Module 4 Assignment: Classification and detection#
Scenario#
You are advising a radiology service deciding whether an imaging AI should advance from retrospective review to supervised pilot use. The stakeholders are: radiologist, imaging technician, compliance officer, and patient safety lead.
Task#
Answer the module question: How do imaging models identify findings?
Use the module lab and course readings to produce: imaging model evidence packet with preprocessing notes, validation limits, and clinical handoff risks focused on classification and detection: Train or simulate an image classification baseline..
Required Evidence#
Define the decision or system boundary in one paragraph.
Identify the dataset, proxy data, or evidence source you used: synthetic 8x8 grayscale image arrays with a small bright lesion pattern and non-lesion variation.
Compare at least two alternatives, baselines, policies, or designs.
Report one quantitative result or structured scoring table.
Explain two failure modes and one mitigation for each.
State what additional evidence would be required before real deployment.
Submission#
Submit the completed notebook plus a 900-1200 word memo.
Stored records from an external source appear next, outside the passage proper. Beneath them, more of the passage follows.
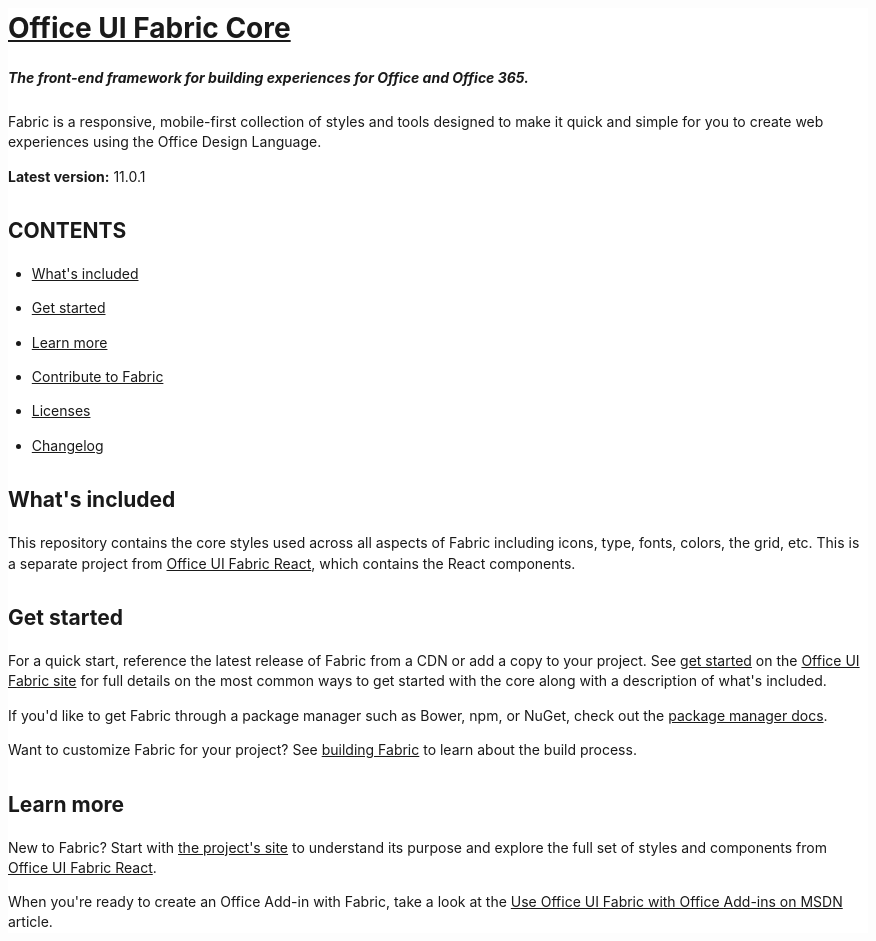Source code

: # [Office UI Fabric Core](https://developer.microsoft.com/en-us/fabric)

##### The front-end framework for building experiences for Office and Office 365.

Fabric is a responsive, mobile-first collection of styles and tools designed to make it quick and simple for you to create web experiences using the Office Design Language.

**Latest version:** 11.0.1

## CONTENTS

- [What's included](#whats-included)

- [Get started](#get-started)

- [Learn more](#learn-more)

- [Contribute to Fabric](#contribute-to-fabric)

- [Licenses](#licenses)

- [Changelog](#changelog)

## What's included

This repository contains the core styles used across all aspects of Fabric including icons, type, fonts, colors, the grid, etc. This is a separate project from [Office UI Fabric React](https://github.com/OfficeDev/office-ui-fabric-react), which contains the React components.

## Get started

For a quick start, reference the latest release of Fabric from a CDN or add a copy to your project. See [get started](https://developer.microsoft.com/en-us/fabric#/get-started) on the [Office UI Fabric site](https://developer.microsoft.com/en-us/fabric) for full details on the most common ways to get started with the core along with a description of what's included.

If you'd like to get Fabric through a package manager such as Bower, npm, or NuGet, check out the [package manager docs](https://github.com/OfficeDev/office-ui-fabric-core/blob/master/ghdocs/PACKAGES.md).

Want to customize Fabric for your project? See [building Fabric](https://github.com/OfficeDev/Office-UI-Fabric/blob/master/ghdocs/BUILDING.md) to learn about the build process.

## Learn more

New to Fabric? Start with [the project's site](https://developer.microsoft.com/en-us/fabric) to understand its purpose and explore the full set of styles and components from [Office UI Fabric React](https://github.com/OfficeDev/office-ui-fabric-react).

When you're ready to create an Office Add-in with Fabric, take a look at the [Use Office UI Fabric with Office Add-ins on MSDN](https://msdn.microsoft.com/EN-US/library/office/mt450443.aspx) article.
The memo must include clear headings for context, method, evidence, risks, recommendation, and open questions.
# Assignment workspace for Module 4: Classification and detection
module = 4
decision = "How do imaging models identify findings?"
artifact = "imaging model evidence packet with preprocessing notes, validation limits, and clinical handoff risks focused on classification and detection: Train or simulate an image classification baseline."
alternatives = [
{"option": "baseline_or_manual_process", "strength": "", "risk": "", "evidence": ""},
{"option": "ai_assisted_or_advanced_option", "strength": "", "risk": "", "evidence": ""},
]
recommendation = {
"decision": decision,
"recommended_option": "",
"minimum_evidence_before_pilot": [],
"monitoring_metric": "",
"rollback_trigger": "",
}
{"module": module, "artifact": artifact, "alternatives": alternatives, "recommendation": recommendation}
{'module': 4,
'artifact': 'imaging model evidence packet with preprocessing notes, validation limits, and clinical handoff risks focused on classification and detection: Train or simulate an image classification baseline.',
'alternatives': [{'option': 'baseline_or_manual_process',
'strength': '',
'risk': '',
'evidence': ''},
{'option': 'ai_assisted_or_advanced_option',
'strength': '',
'risk': '',
'evidence': ''}],
'recommendation': {'decision': 'How do imaging models identify findings?',
'recommended_option': '',
'minimum_evidence_before_pilot': [],
'monitoring_metric': '',
'rollback_trigger': ''}}
Acceptance Criteria#
Your submission is complete only if another reviewer can reproduce your reasoning from the evidence you provide. You do not need production-grade data, but you must be explicit about proxy-data limits and what would change with real institutional data.